I ran it on my own handoff while writing this paragraph. Clean: every hash a real commit, 44 lines. It only came back clean because the same instinct, re-derive from git instead of believing the prose, had caught the born-stale line the day before. The linter is that instinct written down, so I can stop relying on remembering to have it.

One honest limit: git cat-file proves a hash exists, not that it’s current. A commit you pinned as “HEAD” can be real, reachable, and thoroughly out of date. That’s the whole reason the volatile half gets generated and never typed. The linter only guards the leftovers.

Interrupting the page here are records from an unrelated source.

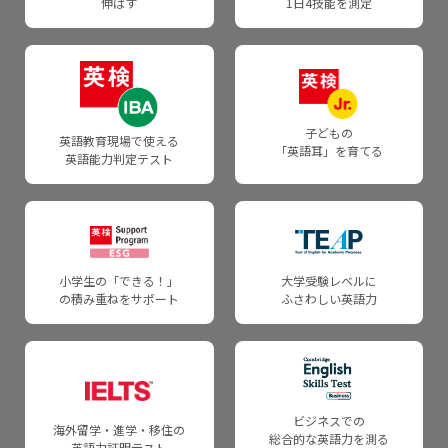
伸ばす
1日4技能を測定
TEAP スコア利用団体の方
GCAS
事業沿革
TEAP 採用大学一覧
英検 助成事業
通信講座
「英検」研究助成制度
子どもの
英語教育現場で使える
「英語耳」を育てる
通信講座（企業・団体用）
英語能力判定テスト
法人概要
リスニング教材（学校用）
採用情報
小学生の「できる！」
大学受験レベルに
の積み重ねをサポート
ふさわしい英語力
ビジネスでの
海外留学・進学・移住の
総合的な英語力を測る
英語力証明テスト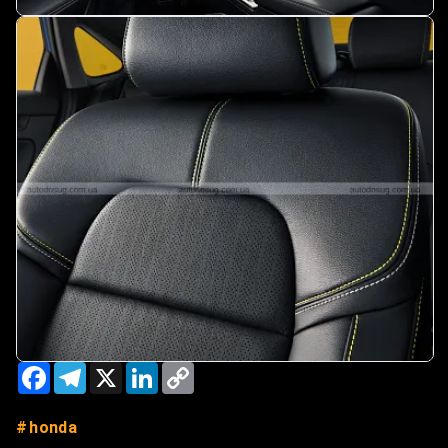
Facebook
Telegram
X
LinkedIn
Copy
Link
honda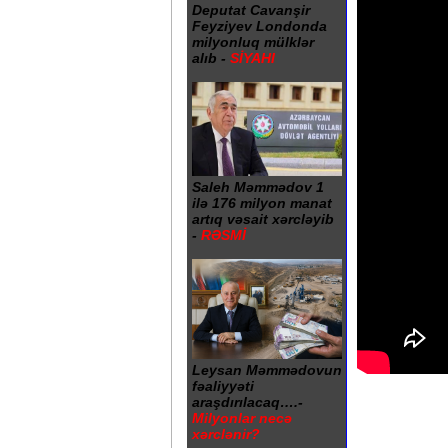
Deputat Cavanşir
Feyziyev Londonda
milyonluq mülklər
alıb -
SİYAHI
Saleh Məmmədov 1
ilə 176 milyon manat
artıq vəsait xərcləyib
-
RƏSMİ
Leysan Məmmədovun
fəaliyyəti
araşdırılacaq….-
Milyonlar necə
xərclənir?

The other handoff: you and the agent

There’s a second handoff running through every session, live, between you and the model. After a week of it, here’s which of my own moves actually steered the thing and which only felt productive.

Worked:

  • Hard limits, stated once. “Commit locally, never push.” “Don’t stage that file.” Give an agent a bright line it can check itself against and it holds it better than most of us hold a New Year’s resolution.
  • Asking for the recheck out loud. “Verify it again, properly” is five words, and it’s what caught the stale hash. The model is good at re-deriving the truth. It’s just too polite to do it uninvited.

Didn’t:

  • State I kept by hand drifted. A standing directive told the next session to resume task X. We’d spent the entire run on Y and Z, and I’d forgotten to update the note. A fresh boot would have marched confidently back into X, because nothing made it check the order against reality.
  • Vague asks bought confident nonsense. I once asked for a coat of paint and got a twenty-minute forensic audit of a correctness theory nobody had requested. Ambiguity doesn’t make an agent careful. It makes it inventive.

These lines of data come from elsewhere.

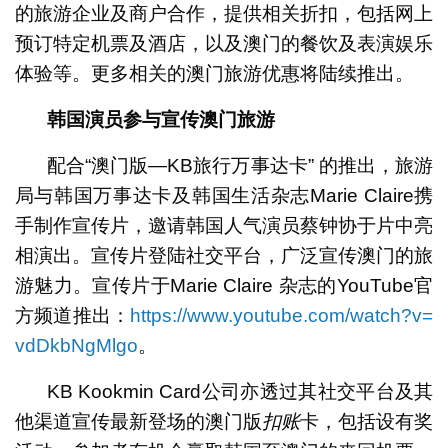
的旅游企业及商户合作，提供相关折扣，包括网上
预订特定机票及酒店，以及澳门的餐饮及表演娱乐
体验等。更多相关的澳门旅游优惠将陆续推出。
韩国演员参与宣传
澳门旅游
配合“澳门版—KB旅行万事达卡” 的推出，旅游
局与韩国万事达卡及韩国生活杂志Marie Claire携
手制作宣传片，邀请韩国人气演员蔡钟协于片中亮
相演出。宣传片登陆社交平台，广泛宣传澳门的旅
游魅力。宣传片于Marie Claire 杂志的YouTube官
方频道推出：
https://www.youtube.com/watch?v=
vdDkbNgMlgo
。
KB Kookmin Card公司亦透过其社交平台及其
他渠道宣传最新登场的澳门版
扣
账
卡，包括设有奖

The shape underneath: an agent is dependable on bounded instructions and on re-deriving facts when told to, and undependable at holding your intent across a long run or noticing that the state you own has gone off. The handoff is where you pay down both debts in one place.

The cold-start test

Here’s the acceptance criterion I keep coming back to, and the one part of this I had to work out rather than look up. A handoff is good when a brand-new session can read only that file, run git status, and know exactly where to stand. Not “is it thorough”. Not “is it tidy”. Could a stranger holding your repo, with no memory of the work, take over from this alone? Mine failed that test on Monday and passed on Tuesday. Treat it like a runbook: if it can’t survive a cold start, it isn’t finished.

Takeaway

The handoff is the interface between agent runs, and the cheapest place to lose a day. Generate the facts that rot, hand-write only the judgement, lint what’s left, and make it pass a cold start before you close the tab. The fanciest agent-memory stack on the market still hands off, in the end, through a note somebody has to trust. Make it a note worth trusting.

Further reading: NoLiMa (LMU Munich / Adobe, ICML 2025) on long-context decay; Chroma’s “context rot” study across 18 models; mem0’s State of AI Agent Memory 2026; and AgentLinter, if you’d like your CLAUDE.md instructions linted too (different file, different problem).